TEXT PROVIDED:
In [19]:
# imports #
%load_ext autoreload
%autoreload 2

import numpy as np
import pandas as pd
import matplotlib.pyplot as plt
import torch
from torch import nn

from torchvision.models.feature_extraction import get_graph_node_names
from torchvision.models.feature_extraction import create_feature_extractor

from stability import stability
from tqdm.auto import trange

device = 'cuda'
%env CUDA_VISIBLE_DEVICES = 2

The autoreload extension is already loaded. To reload it, use:
  %reload_ext autoreload
env: CUDA_VISIBLE_DEVICES=2


## Compute stabilities of a CNN with constant filters on the two-pixels model

In [11]:
def noisy_batch1d(imgs, timgs):
    """
    :param imgs: original images
    :param timgs: locally translated images / diffeo
    :return: original images, locally translated images, noisy images
    """
    sigma = (timgs - imgs).pow(2).sum([1], keepdim=True).sqrt()
    eta = torch.randn(imgs.shape, device=imgs.device)
    eta = eta / eta.pow(2).sum([1], keepdim=True).sqrt() * sigma
    nimgs = imgs + eta
    return nimgs

class ConstantFiltersCNN(nn.Module):
    def __init__(self, kernel_size, stride, depth):
        super(ConstantFiltersCNN, self).__init__()
        self.k = kernel_size
        self.s = stride
        self.L = depth
        
    def forward(self, x):
        for i in range(self.L):
            x = x.unfold(1, self.k, self.s).sum(-1).mul(self.s / self.k).relu()
        return x

Parameters

In [24]:
N = 512
L = 64
kernel_size = 3
stride = 1
seeds = 10

In [25]:
x = torch.eye(N, device=device)
xd = x.roll(1, 1)

f = ConstantHierarchicalNet(kernel_size=kernel_size, stride=stride, depth=L)
f = f.to(device)
nodes, _ = get_graph_node_names(f)
nodes = [n for n in nodes if 'relu' in n]
l = create_feature_extractor(f, return_nodes=nodes)
with torch.no_grad():
    o = l(x)
    od = l(xd)

In [26]:
df = []

for seed in trange(seeds):
    xn = noisy_batch1d(x, xd)
    xn = xn.relu()
    with torch.no_grad():
        on = l(xn)
        
    for i, k in enumerate(o):
        D, deno = stability(o[k], od[k])
        G, _ = stability(o[k], on[k])

        df.append({
            'seed': seed,
            'layer': k,
            'li': i,
            'D': D,
            'G': G,
            'deno': deno,
        })
df = pd.DataFrame.from_records(df)

Element placement data
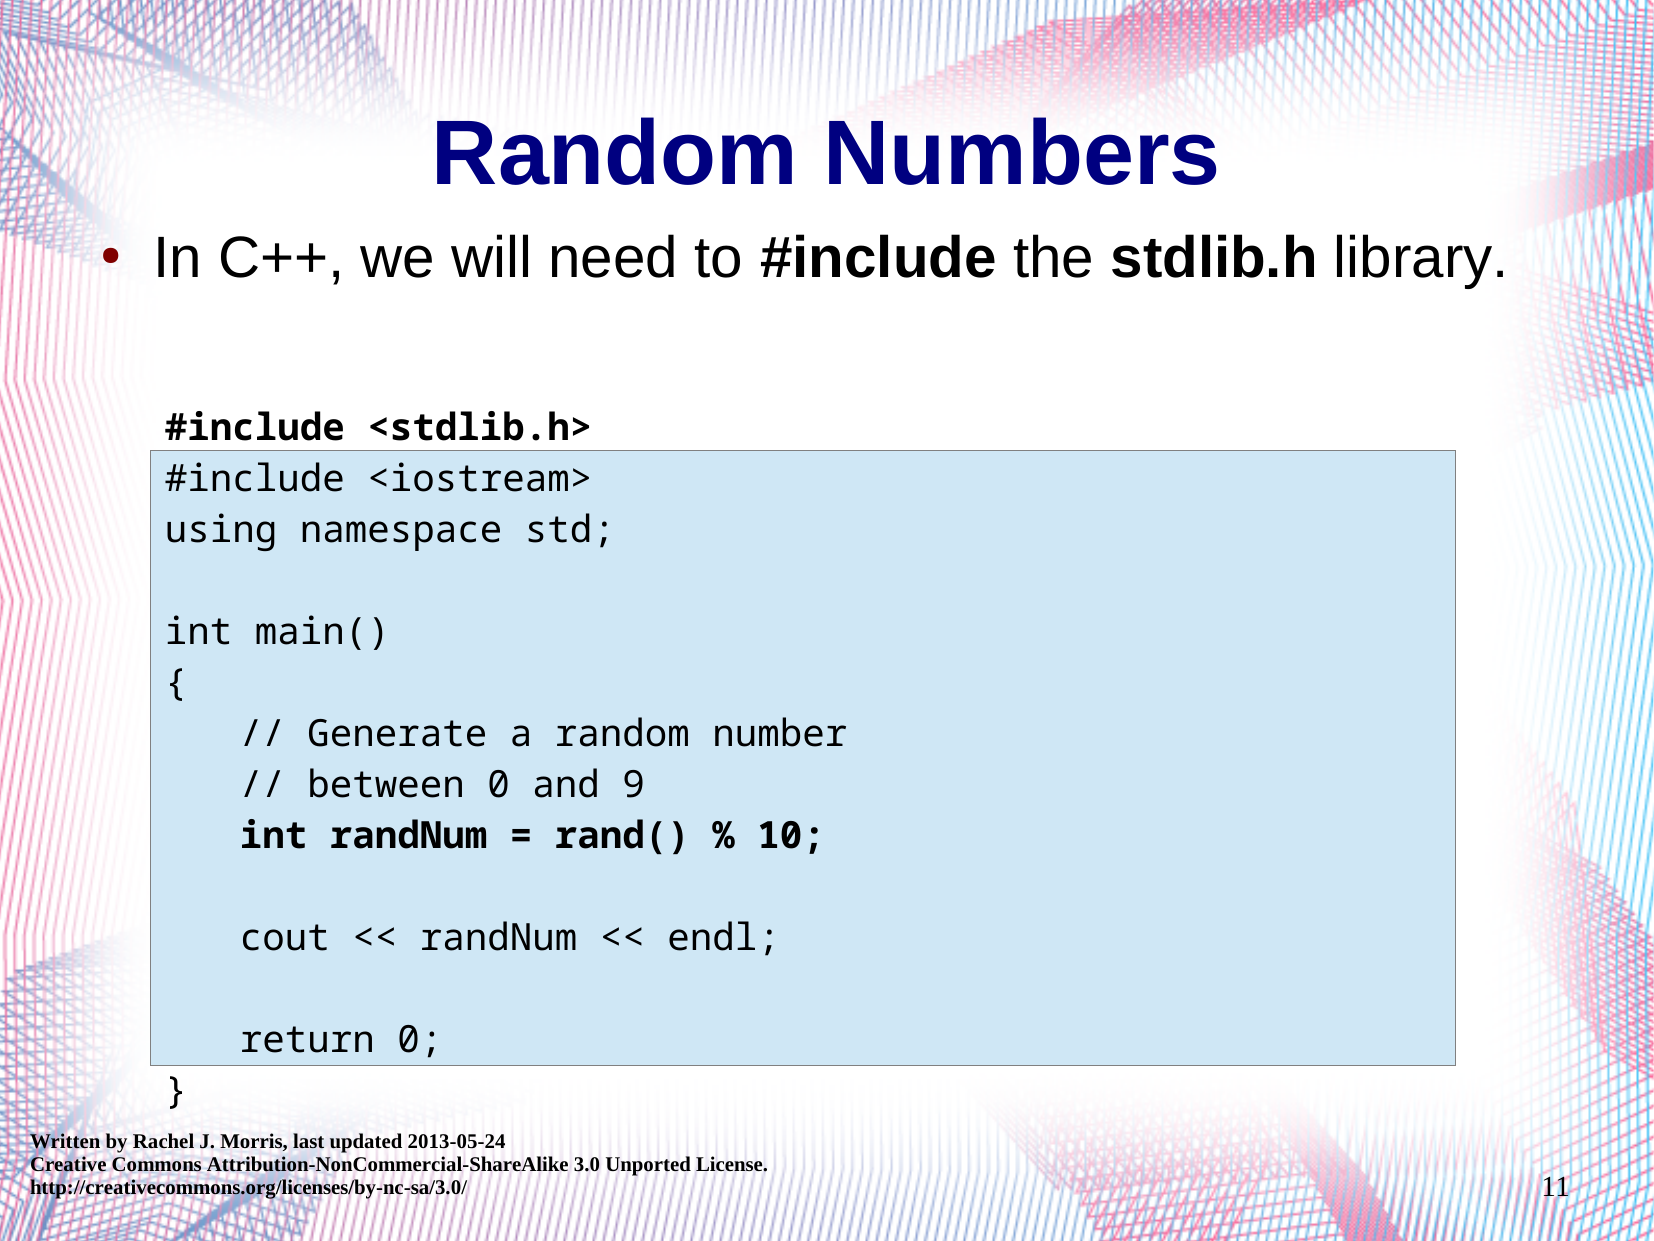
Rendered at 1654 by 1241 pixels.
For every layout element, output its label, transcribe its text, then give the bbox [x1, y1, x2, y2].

text_box #include <stdlib.h> #include <iostream> using namespace std; int main() { // Generate a random number // between 0 and 9 int randNum = rand() % 10; cout << randNum << endl; return 0; } [150, 450, 1456, 1066]
picture [0, 0, 1654, 1241]
title Random Numbers [82, 49, 1571, 225]
list In C++, we will need to #include the stdlib.h library. [82, 225, 1571, 475]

EXERCISE TASKS:
a. Set down the part of the stability notebook that begins at the words "for seed in" and stops after "G, _ = stability(o[k], on[k])".
b. In the stability notebook, what value is assigned to the variable N?

RESPONSES TO THE EXERCISE:
a.
for seed in trange(seeds):
    xn = noisy_batch1d(x, xd)
    xn = xn.relu()
    with torch.no_grad():
        on = l(xn)
        
    for i, k in enumerate(o):
        D, deno = stability(o[k], od[k])
        G, _ = stability(o[k], on[k])

b. 512